══ 本文
そして、ここ最近増えているのが病院などの医療機関をターゲットとしたものだ。先日は米オハイオ州とウェストバージニア州の2つの医療機関が、ランサムウェアの被害に遭った。
攻撃に気づいたIT担当者らは、ただちに対策をとったが、救急治療室での治療が、徒歩で病院に向かった患者のみに制限された。救急車で搬送中だった患者は、別の病院に振り分けられた。病院のネットワークがダウンしたため、スタッフらは紙ベースで患者のデータをやりとりするしかなかった。
迅速な対応と、複数のレイヤーにわたる防御のおかげで致命的な事態は免れた。病院のディレクターのKarin Janiszewskiは、地元メディアの取材に対し、「十分なセキュリティ対策をとっていたため、攻撃は第1レイヤーを突破したものの、第2レイヤーへの侵入は防げた」と話した。
これまでのところ、攻撃に対する対処は適切だったようだ。医療データの流出は起きておらず、身代金が払われた形跡もない。当局はランサムウェア攻撃を受けた場合、絶対に身代金を払ってはならないと呼びかけている。
しかし、実際に身代金を支払った病院の事例も報告されている。2016年にはハリウッドの病院「Hollywood Prebyterian」が身代金ウイルス攻撃を受け、システムがダウンした結果、ハッカーらに1万7000ドル相当のビットコインを支払った。
今年に入ってもインディアナ州の病院「Hancock Regional Hospital」が、5万5000ドルの身代金を支払って、暗号化されたファイルを復元していた。
しかし、身代金を支払ってもファイルが取り戻せるとは限らない。2016年にカンザス州の「Kansas Heart Hospital」はサイバー犯罪者に身代金を支払ったが、彼らは約束を破り、暗号化を解除しなかった。その代わり、犯罪者らは当初の額を大幅に上回る金額を提示した。
この事件では「SamSam」と呼ばれる、ランサムウェアを開発した2名のイラン人が起訴されている。彼らはイラン国内に居ながら、米国にランサムウェアを送り込み、合計で600万ドル(約6億8000万円)以上の身代金を強奪したと報道されている。
════
══ 元データ
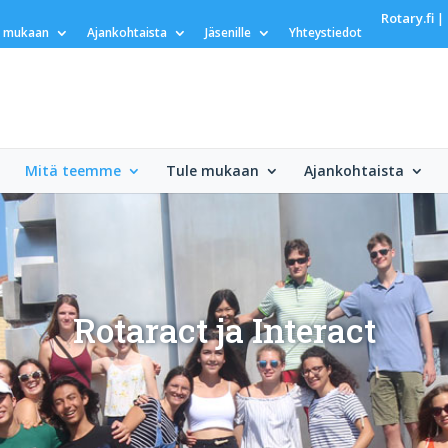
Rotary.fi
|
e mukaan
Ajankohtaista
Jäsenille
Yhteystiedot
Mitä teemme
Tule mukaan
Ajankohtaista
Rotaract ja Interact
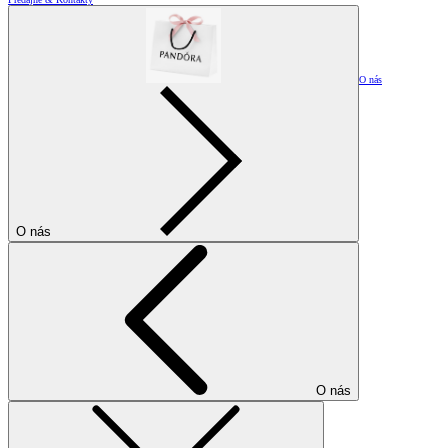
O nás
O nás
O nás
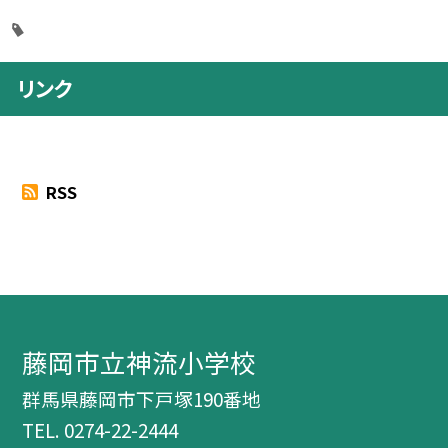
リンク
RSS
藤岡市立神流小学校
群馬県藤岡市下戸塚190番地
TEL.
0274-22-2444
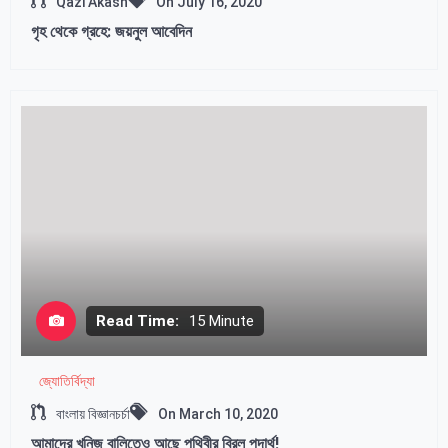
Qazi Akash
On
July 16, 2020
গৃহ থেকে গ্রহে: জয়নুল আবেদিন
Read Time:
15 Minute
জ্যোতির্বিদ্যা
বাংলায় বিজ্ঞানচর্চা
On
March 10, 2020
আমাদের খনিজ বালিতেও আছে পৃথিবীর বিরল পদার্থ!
════
══ 元データ
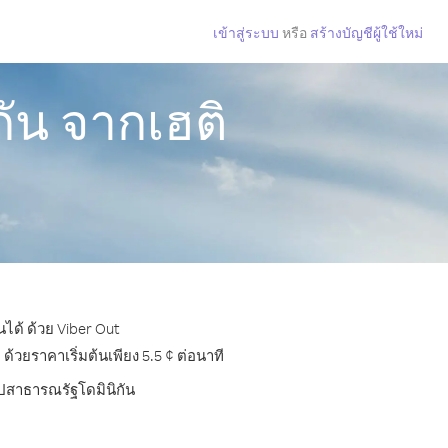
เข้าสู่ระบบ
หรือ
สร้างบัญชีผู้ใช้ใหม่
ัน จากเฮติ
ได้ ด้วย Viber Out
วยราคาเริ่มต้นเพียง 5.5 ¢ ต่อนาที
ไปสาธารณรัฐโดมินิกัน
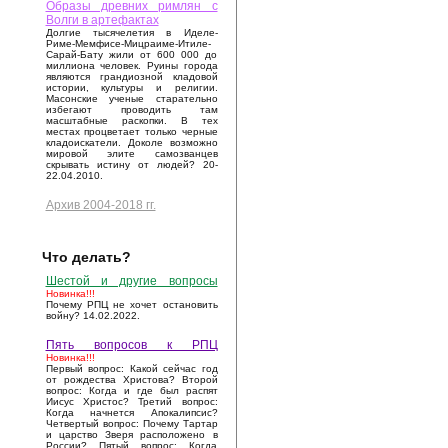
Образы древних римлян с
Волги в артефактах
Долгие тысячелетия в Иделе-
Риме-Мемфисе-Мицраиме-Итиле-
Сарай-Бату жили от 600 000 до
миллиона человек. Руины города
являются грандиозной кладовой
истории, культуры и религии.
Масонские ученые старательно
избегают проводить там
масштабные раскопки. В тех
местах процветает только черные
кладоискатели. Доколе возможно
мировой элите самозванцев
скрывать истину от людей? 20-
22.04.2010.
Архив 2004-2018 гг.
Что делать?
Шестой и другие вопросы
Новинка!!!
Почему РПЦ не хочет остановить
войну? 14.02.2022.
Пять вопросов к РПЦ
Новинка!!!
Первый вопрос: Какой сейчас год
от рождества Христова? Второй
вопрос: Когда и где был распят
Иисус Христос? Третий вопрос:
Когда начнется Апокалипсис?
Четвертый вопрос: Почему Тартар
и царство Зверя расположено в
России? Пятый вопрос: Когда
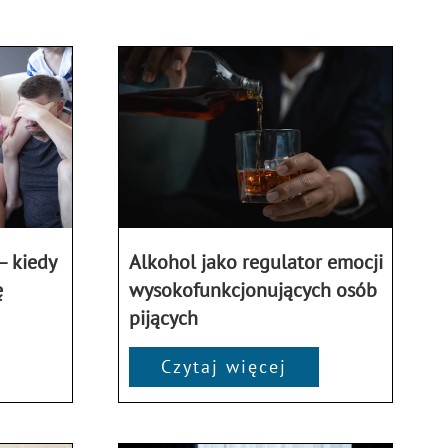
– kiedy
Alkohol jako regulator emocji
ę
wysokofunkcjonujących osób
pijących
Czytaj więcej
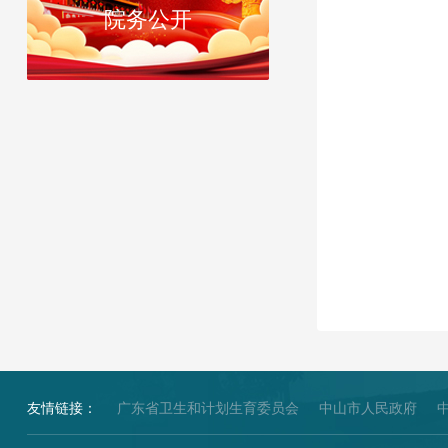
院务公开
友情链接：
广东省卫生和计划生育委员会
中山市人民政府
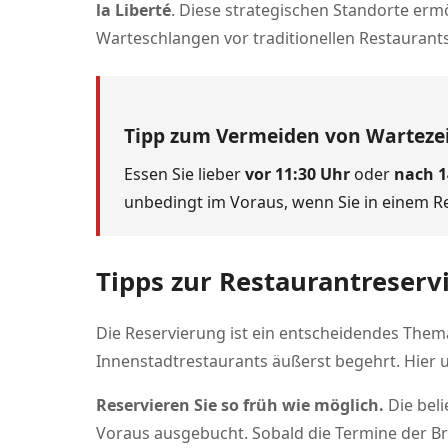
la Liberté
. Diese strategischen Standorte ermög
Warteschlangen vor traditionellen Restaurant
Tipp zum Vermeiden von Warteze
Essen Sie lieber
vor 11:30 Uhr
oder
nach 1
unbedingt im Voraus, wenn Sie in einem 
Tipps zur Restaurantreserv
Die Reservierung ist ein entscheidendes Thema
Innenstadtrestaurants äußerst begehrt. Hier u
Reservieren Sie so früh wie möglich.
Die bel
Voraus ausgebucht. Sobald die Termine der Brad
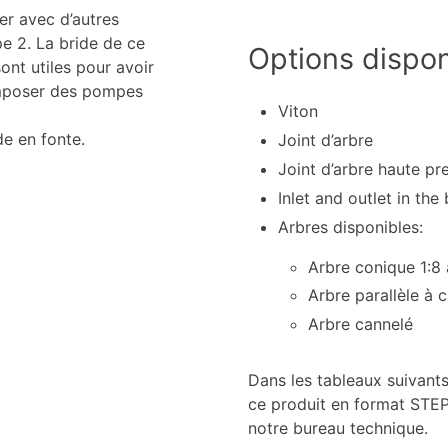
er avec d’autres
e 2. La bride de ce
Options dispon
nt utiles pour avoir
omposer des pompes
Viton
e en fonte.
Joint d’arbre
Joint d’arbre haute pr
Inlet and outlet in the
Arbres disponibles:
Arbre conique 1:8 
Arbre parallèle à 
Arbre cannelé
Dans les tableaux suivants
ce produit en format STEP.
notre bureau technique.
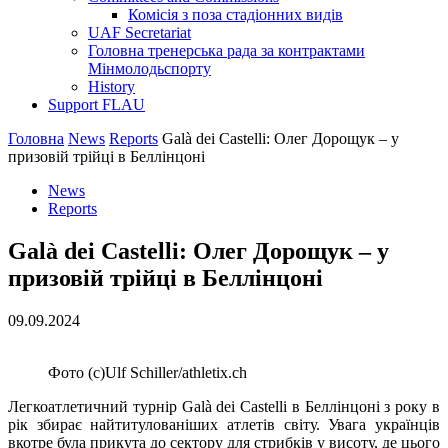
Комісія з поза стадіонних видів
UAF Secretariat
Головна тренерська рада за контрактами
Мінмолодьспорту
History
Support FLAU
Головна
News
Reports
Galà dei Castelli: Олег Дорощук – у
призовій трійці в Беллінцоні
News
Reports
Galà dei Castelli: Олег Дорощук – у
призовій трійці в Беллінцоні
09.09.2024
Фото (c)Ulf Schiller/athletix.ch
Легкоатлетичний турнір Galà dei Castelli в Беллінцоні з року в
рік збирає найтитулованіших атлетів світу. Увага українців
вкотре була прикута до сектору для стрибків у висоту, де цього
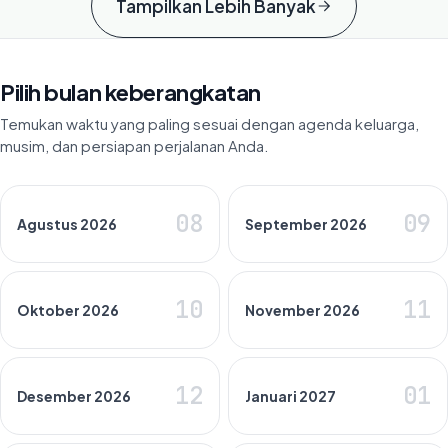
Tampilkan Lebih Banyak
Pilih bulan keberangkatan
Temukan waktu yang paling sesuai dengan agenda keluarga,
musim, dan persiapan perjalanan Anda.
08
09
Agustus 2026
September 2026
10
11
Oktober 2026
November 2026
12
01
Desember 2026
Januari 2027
════
(必須課題)
1. 本文のうち、「攻撃に気づいたIT担当者らは」から「を強奪したと報道されている。」までの部分を、末尾の語句も含めて一字一句違えずに書き写してください。
2. 本文によれば、インディアナ州の病院「Hancock Regional Hospital」が暗号化されたファイルを復元するために支払った身代金はいくらですか。

(解答は以下)
1.
攻撃に気づいたIT担当者らは、ただちに対策をとったが、救急治療室での治療が、徒歩で病院に向かった患者のみに制限された。救急車で搬送中だった患者は、別の病院に振り分けられた。病院のネットワークがダウンしたため、スタッフらは紙ベースで患者のデータをやりとりするしかなかった。
迅速な対応と、複数のレイヤーにわたる防御のおかげで致命的な事態は免れた。病院のディレクターのKarin Janiszewskiは、地元メディアの取材に対し、「十分なセキュリティ対策をとっていたため、攻撃は第1レイヤーを突破したものの、第2レイヤーへの侵入は防げた」と話した。
これまでのところ、攻撃に対する対処は適切だったようだ。医療データの流出は起きておらず、身代金が払われた形跡もない。当局はランサムウェア攻撃を受けた場合、絶対に身代金を払ってはならないと呼びかけている。
しかし、実際に身代金を支払った病院の事例も報告されている。2016年にはハリウッドの病院「Hollywood Prebyterian」が身代金ウイルス攻撃を受け、システムがダウンした結果、ハッカーらに1万7000ドル相当のビットコインを支払った。
今年に入ってもインディアナ州の病院「Hancock Regional Hospital」が、5万5000ドルの身代金を支払って、暗号化されたファイルを復元していた。
しかし、身代金を支払ってもファイルが取り戻せるとは限らない。2016年にカンザス州の「Kansas Heart Hospital」はサイバー犯罪者に身代金を支払ったが、彼らは約束を破り、暗号化を解除しなかった。その代わり、犯罪者らは当初の額を大幅に上回る金額を提示した。
この事件では「SamSam」と呼ばれる、ランサムウェアを開発した2名のイラン人が起訴されている。彼らはイラン国内に居ながら、米国にランサムウェアを送り込み、合計で600万ドル(約6億8000万円)以上の身代金を強奪したと報道されている。

2. 5万5000ドルです。